Les collectifs de musiciens sont donc un aspect des réseaux de pairs qui renvoient à la fois à un ensemble de corésidents et à des identités territoriales. Nous sommes en présence de groupes complexes, qui, tout en formant des réseaux d’interconnaissances et de corésidents, s'approprient un territoire et se dotent de « porte-parole » : les chanteurs qui, à travers leurs chansons et leurs clips vidéos, vantent les « mérites » de leur quartier et de leur groupe de pairs. Reste à savoir de quel ordre sont ces « mérites ». La plupart des chansons de hip-hop (car, pour cet exercice, le hip-hop est le style privilégié) qui valorisent le groupe de pairs le font sur au moins deux registres : la dangerosité et la violence, d'une part, et la capacité à générer de grosses sommes d'argent par l'économie informelle, d'autre part. Les plus notoires de ces groupes se font volontiers qualifier de « gangs » par les jeunes Guadeloupéens, et parfois même par les médias ou les procureurs et avocats, lorsque certains de leurs membres sont impliqués dans des procès. Dans ces cas-là, les membres desdits groupes n'hésitent pas à jouer sur la confusion possible entre le collectif de musiciens, le réseau d'interconnaissances et la bande. Mais beaucoup de ces groupes n’hésitent pas eux-mêmes à se mettre en scène comme des bandes organisées du crime à travers leurs clips ou à se présenter comme telles à travers leur nom.

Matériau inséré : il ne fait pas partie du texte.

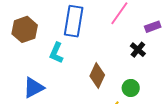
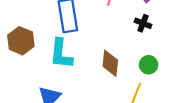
cyan L-shape: (56, 53) -> (61, 54), size x1.4

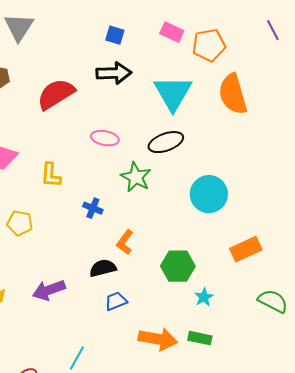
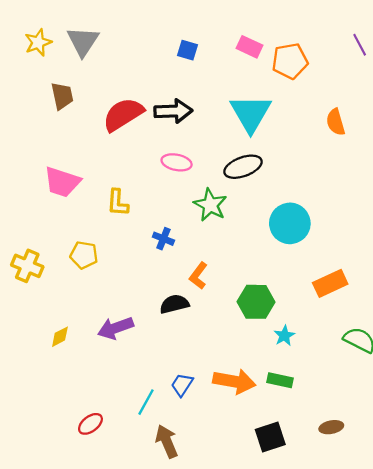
black arrow: (114, 73) -> (173, 111), moved
orange semicircle: (233, 94) -> (336, 122), moved, size x0.6
blue trapezoid: (116, 301) -> (182, 385), moved, turned -35

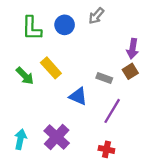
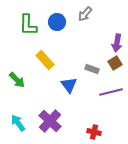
green arrow: (25, 76) -> (17, 80), moved
blue triangle: (78, 96) -> (69, 85), turned 30
purple line: (112, 111) -> (111, 92), moved, turned 45
cyan arrow: (20, 139) -> (18, 123), turned -48

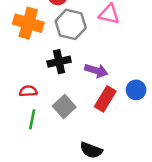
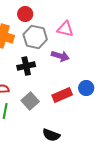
purple arrow: (96, 71) -> (60, 56), moved
red rectangle: (105, 99) -> (62, 95), turned 36

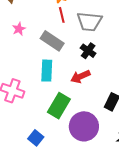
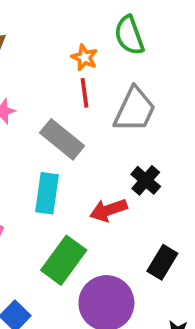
gray trapezoid: (89, 21) -> (135, 110), turned -76
black cross: (88, 51) -> (146, 180), moved

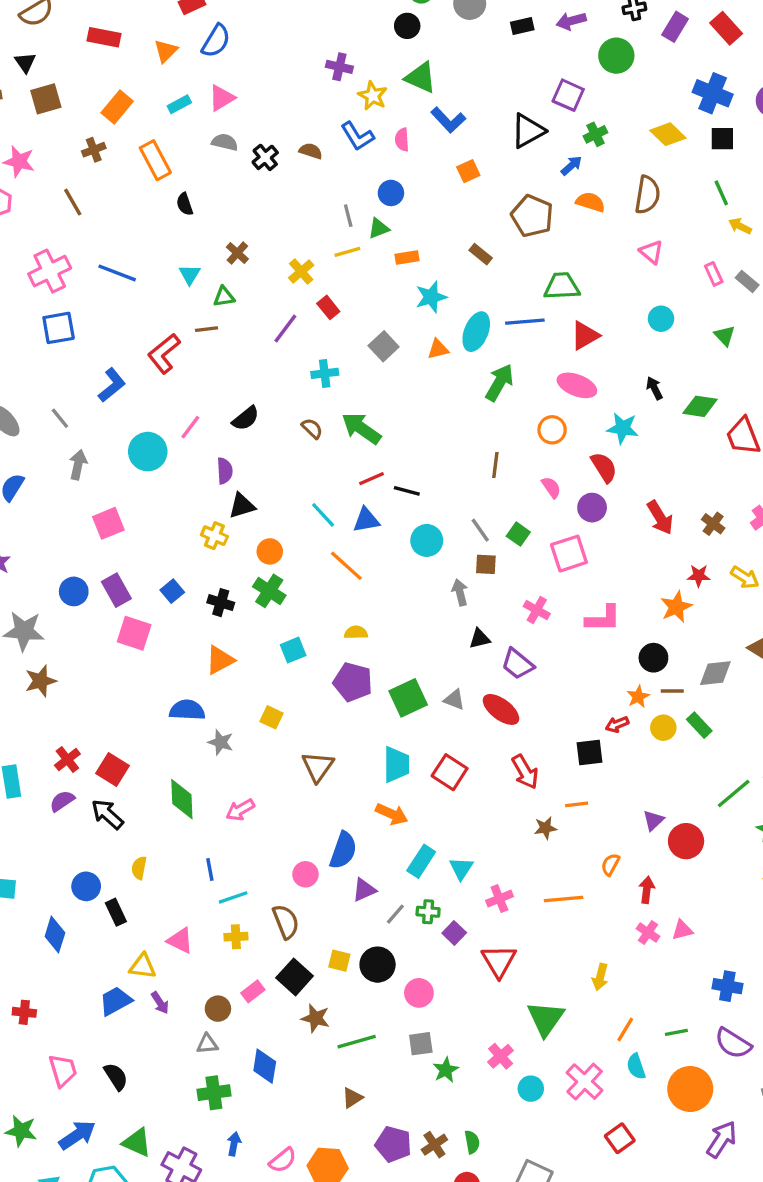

Entre les façons dont ils se perçoivent et se donnent à voir, la façon dont leurs pairs les perçoivent, les accusations des autorités et la description qu'en font occasionnellement les médias, il est difficile de voir clair, d'autant plus que chacun des acteurs brouille les cartes à dessein.

Rien de ce que j'ai observé sur le terrain ne me permet de penser que l'on puisse qualifier ces groupes de « gangs » comme beaucoup le font, par bravade ou par goût du sensationnel. Je me permets d'émettre cette réserve pour trois raisons principales : la première est l'absence de rites d'initiations comme il en existe dans les gangs aux États-Unis et en Amérique centrale. La seconde raison tient au fait que ces groupes sont acéphales : il n'y a pas de hiérarchie codifiée, même si comme dans tout groupe, on peut trouver en leur sein des personnes plus ou moins charismatiques ou influentes. La dernière raison est que, bien que la majorité des membres de ces groupes participe à l'économie informelle, celle-ci n'organise pas le groupe. Je veux dire par là que non seulement elle n'est pas la raison d'être du groupe, mais qu'en plus, les membres de ce dernier agissent le plus souvent de façon isolée et s'associent peu, ou juste épisodiquement, pour mener des affaires.

En fait, les groupes que j’ai fréquentés étaient assez éloignés de correspondre à l'idée de bande organisée du crime véhiculée par la notion de « gang ». Seuls quelques-uns de leurs membres se livraient au trafic de cannabis de manière intensive, et aucun ne pratiquait, ou ne continuait à pratiquer, le racket et le cambriolage. Par ailleurs, la plupart étaient — somme toute — assez paisibles et ne se montraient dangereux que lorsque quelqu'un leur causait des ennuis. Ce n'est pas le cas, il est vrai, de toutes les bandes et il est avéré que certaines pratiquent ou pratiquaient des activités illégales à plus grande échelle. Ainsi, un des membres emblématiques d'un des groupes que j'ai cités dans cette partie et qu'on me permettra de ne pas nommer a été condamné en mai 2014 pour proxénétisme et viol sur mineure, puis en mars 2015 pour l'organisation d'un réseau transatlantique de trafic de cocaïne. Pour autant, même si dans ces cas-là, les activités criminelles se sont rapprochées de celles d'un gang « classique », elles n'ont pas été orchestrées de manière organisée au sein du groupe.

Ces groupes protéiformes ne peuvent donc pas être sérieusement associés à des bandes organisées du crime, bien qu'ils s'emparent souvent des symboles liés à de telles bandes, tant dans leurs noms et le comportement que dans l'esthétique. En revanche, ils s'avèrent très organisés en ce qui concerne la solidarité dans le cadre des conflits. C'est dans ces cas-là que le lien communautaire qui fait exister ces réseaux de pairs s'exprime et se manifeste réellement. Je développerai ce point dans la section qui suit, à travers l'analyse des désalliances et des alliances dans la musique underground.